Possibility: At El Rancho there is no village but merely a restaurant and a cluster of out-buildings, built in Indian style. It lies about half a mile from the coastal road and between the restaurant and the sea proper. For a distance of some 600 yards, there is swampy land with grass and bushes, dangerous to traverse save on the footpaths.
For what it is worth, Hoppe’s opinion is that a landing at El Rancho would not be possible because the transport of forty cases would be extremely difficult across the marshy ground adjoining the shore.
Plenty of other places would be more suitable, Hoppe says, and there are numerous estates belonging to Germans and pro-Axis Argentines scattered alo
ng the coast. The owner of El Rancho, Emil Fuchs, an Austrian born in the Argentine, is known to Hoppe, who recalls excursions to this picnic resort in 1935, 1937 and 1938. He describes Fuchs as a dark, Spanish-looking type, active as a smuggler and owner of small boats which met ships lying off-shore.

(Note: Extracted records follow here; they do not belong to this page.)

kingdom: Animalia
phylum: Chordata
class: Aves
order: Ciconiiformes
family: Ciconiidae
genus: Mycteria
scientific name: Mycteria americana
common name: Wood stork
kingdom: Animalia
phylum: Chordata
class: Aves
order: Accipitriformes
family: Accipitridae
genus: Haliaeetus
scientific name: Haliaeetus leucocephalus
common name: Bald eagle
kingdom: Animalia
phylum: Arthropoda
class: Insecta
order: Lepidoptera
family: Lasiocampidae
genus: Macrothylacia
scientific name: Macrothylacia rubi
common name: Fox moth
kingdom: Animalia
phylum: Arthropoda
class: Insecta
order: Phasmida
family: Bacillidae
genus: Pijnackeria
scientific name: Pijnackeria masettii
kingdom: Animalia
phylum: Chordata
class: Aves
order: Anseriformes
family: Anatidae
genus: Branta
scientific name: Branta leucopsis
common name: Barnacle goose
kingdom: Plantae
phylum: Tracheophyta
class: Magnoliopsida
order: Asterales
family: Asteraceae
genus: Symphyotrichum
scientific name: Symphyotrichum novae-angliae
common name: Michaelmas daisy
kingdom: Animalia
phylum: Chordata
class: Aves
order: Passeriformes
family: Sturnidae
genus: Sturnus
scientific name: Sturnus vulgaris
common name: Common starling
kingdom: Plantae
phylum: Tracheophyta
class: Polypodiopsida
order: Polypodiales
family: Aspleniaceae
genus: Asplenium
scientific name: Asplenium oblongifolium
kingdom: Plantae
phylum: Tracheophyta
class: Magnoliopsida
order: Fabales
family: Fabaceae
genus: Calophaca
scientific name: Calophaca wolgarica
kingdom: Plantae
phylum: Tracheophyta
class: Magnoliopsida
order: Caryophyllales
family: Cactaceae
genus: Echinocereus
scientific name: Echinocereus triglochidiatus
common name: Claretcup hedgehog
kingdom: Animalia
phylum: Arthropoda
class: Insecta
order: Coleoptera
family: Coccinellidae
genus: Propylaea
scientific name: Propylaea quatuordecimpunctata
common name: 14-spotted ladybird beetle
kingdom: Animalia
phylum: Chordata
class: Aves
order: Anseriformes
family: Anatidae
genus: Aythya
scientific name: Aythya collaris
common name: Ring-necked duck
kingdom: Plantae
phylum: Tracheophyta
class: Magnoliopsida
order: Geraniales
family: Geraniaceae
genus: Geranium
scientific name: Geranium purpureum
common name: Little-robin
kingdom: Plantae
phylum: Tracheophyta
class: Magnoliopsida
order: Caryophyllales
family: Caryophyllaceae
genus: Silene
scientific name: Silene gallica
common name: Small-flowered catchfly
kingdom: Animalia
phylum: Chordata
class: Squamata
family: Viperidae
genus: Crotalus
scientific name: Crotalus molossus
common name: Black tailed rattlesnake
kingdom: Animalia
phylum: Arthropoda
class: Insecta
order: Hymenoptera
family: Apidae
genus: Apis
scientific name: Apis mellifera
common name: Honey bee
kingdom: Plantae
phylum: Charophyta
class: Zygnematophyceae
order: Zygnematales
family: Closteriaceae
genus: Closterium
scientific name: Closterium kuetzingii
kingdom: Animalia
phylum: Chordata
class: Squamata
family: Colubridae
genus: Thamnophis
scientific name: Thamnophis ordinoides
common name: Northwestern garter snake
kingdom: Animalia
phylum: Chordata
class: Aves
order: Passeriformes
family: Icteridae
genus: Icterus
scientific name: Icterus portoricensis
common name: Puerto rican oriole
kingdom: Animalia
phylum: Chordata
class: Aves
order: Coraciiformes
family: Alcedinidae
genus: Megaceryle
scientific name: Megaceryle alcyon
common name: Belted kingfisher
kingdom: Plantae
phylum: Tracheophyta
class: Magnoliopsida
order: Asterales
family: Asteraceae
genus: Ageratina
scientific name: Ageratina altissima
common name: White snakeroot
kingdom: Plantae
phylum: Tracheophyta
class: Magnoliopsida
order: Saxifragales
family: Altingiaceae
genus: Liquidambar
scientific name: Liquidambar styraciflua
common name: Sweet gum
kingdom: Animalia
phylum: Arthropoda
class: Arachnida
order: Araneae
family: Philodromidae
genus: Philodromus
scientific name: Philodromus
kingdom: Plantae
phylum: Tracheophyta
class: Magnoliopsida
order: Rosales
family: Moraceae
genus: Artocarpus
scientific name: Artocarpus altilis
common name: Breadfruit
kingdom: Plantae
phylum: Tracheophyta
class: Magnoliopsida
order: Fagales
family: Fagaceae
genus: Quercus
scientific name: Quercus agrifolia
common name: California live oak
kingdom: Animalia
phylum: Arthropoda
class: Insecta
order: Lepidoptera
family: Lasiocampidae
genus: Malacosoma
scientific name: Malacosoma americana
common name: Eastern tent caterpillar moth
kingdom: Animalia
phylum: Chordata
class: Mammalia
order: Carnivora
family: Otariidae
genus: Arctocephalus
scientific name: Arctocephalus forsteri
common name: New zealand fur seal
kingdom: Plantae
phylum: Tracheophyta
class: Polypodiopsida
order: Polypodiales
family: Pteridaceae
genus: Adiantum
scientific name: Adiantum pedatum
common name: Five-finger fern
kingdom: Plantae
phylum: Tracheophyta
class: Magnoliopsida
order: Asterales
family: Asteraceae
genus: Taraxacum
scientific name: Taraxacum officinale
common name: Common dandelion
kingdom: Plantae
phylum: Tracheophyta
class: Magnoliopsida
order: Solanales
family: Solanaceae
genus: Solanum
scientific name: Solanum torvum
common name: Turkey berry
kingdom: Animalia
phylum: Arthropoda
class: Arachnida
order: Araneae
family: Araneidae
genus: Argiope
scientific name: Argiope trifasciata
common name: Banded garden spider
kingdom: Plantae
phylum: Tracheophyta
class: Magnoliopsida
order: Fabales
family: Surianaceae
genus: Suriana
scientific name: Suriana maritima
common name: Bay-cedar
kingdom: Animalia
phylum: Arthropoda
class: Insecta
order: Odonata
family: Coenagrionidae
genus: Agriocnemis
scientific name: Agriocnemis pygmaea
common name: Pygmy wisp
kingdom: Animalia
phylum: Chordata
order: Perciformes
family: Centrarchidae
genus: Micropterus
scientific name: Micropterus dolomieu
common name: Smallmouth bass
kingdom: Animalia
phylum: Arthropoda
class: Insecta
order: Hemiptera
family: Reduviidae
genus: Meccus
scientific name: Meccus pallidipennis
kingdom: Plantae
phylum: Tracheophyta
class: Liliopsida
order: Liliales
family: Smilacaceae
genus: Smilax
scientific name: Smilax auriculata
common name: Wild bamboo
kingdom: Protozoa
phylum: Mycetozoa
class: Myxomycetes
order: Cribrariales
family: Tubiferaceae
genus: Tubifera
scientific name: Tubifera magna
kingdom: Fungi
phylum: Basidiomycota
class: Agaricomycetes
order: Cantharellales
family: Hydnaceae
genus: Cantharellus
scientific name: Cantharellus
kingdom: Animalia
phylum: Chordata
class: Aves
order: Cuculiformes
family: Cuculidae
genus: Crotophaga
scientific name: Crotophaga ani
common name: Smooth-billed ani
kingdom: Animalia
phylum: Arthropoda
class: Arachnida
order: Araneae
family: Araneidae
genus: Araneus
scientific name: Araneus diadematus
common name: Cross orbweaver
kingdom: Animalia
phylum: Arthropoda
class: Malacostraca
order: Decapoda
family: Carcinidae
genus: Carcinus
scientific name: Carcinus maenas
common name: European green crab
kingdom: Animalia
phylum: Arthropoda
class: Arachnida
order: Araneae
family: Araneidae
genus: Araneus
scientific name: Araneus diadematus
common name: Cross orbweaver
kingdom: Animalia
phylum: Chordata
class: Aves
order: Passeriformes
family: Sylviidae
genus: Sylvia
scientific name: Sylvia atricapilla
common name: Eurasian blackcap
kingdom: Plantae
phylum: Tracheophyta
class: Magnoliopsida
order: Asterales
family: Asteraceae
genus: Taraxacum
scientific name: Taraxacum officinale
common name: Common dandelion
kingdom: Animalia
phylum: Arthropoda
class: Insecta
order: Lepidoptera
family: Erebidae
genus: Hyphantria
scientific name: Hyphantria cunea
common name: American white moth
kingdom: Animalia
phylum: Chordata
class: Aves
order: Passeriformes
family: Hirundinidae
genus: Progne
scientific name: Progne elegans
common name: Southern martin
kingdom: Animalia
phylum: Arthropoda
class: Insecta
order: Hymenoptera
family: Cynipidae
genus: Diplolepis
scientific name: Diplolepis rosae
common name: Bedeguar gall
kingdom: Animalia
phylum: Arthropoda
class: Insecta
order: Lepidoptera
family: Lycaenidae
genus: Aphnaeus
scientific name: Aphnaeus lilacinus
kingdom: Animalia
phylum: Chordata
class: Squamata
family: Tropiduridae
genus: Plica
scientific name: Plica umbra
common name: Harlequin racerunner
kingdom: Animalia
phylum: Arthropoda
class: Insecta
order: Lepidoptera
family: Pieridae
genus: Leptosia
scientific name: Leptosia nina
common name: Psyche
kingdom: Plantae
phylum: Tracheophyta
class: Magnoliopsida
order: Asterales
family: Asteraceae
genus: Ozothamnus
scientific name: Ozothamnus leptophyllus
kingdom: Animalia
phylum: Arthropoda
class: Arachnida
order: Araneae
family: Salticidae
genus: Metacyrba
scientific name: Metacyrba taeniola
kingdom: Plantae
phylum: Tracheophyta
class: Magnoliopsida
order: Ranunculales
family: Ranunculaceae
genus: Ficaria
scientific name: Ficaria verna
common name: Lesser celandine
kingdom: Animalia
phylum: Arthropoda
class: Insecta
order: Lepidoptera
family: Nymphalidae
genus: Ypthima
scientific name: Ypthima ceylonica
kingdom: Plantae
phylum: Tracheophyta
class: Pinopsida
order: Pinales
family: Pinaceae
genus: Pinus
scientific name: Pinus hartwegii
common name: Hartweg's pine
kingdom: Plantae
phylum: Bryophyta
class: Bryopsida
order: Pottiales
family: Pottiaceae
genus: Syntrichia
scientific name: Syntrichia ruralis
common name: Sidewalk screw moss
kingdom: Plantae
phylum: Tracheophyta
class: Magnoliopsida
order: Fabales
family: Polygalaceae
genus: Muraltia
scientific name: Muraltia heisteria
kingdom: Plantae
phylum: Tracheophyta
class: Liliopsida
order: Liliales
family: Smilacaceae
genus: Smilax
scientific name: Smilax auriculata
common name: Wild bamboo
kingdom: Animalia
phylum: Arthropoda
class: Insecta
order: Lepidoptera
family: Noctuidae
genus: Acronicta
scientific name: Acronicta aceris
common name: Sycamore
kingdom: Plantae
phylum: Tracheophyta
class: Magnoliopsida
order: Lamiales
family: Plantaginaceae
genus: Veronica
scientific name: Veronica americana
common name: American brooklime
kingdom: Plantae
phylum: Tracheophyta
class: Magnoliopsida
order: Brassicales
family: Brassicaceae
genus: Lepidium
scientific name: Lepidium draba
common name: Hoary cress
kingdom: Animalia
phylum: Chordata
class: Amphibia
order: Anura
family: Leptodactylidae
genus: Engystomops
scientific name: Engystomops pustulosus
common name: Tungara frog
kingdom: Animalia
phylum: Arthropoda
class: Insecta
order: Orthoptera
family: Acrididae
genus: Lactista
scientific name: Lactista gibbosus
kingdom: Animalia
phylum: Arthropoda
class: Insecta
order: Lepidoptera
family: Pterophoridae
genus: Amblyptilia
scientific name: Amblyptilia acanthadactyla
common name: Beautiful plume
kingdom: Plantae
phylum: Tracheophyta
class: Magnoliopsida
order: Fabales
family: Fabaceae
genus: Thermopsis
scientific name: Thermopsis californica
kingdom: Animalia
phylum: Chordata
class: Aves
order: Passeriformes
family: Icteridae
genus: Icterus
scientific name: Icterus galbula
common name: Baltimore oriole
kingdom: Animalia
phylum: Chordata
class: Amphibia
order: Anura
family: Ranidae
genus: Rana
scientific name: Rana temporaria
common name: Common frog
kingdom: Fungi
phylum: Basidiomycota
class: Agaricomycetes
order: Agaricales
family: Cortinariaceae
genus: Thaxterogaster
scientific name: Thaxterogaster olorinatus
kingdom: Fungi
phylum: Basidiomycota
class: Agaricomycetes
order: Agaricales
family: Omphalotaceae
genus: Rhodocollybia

It came out in conversation with Rosenstreter that an earlier U-boat trip had been made, but the date of this voyage was not mentioned. On this occasion a wireless transmitter had been put ashore at El Rancho; it had fallen into the water in transit and had subsequently not functioned well. The set to be taken on Hoppe’s U-boat was intended to replace this damaged apparatus. This first U-boat had used a landing point approximately opposite El Rancho and, in view of its rather doubtful suitability, a final decision on the second U-boat’s objective was to depend on Hoppe’s information, after he had personally investigated and made soundings along the coast. That information would probably be sent by wireless to Germany.
The foregoing outline of Rosenstreter’s U-boat scheme covers the information obtained from Hoppe and mention should here be made of the reasons Rosenstreter gave for choosing him for an important part in it. According to Hoppe, Rosenstreter told him that his information from Buenos Aires on Hoppe was that he was a lukewarm Nazi, but a sound and independent man of business. When it was pointed out to Hoppe that this was scarcely sufficient reason for the Germans to trust him with such an important and secret mission, Hoppe said that his importance in the scheme was being over-estimated; he was merely to be the intermediary and his particular job was actually little more than that of a better-class chauffeur.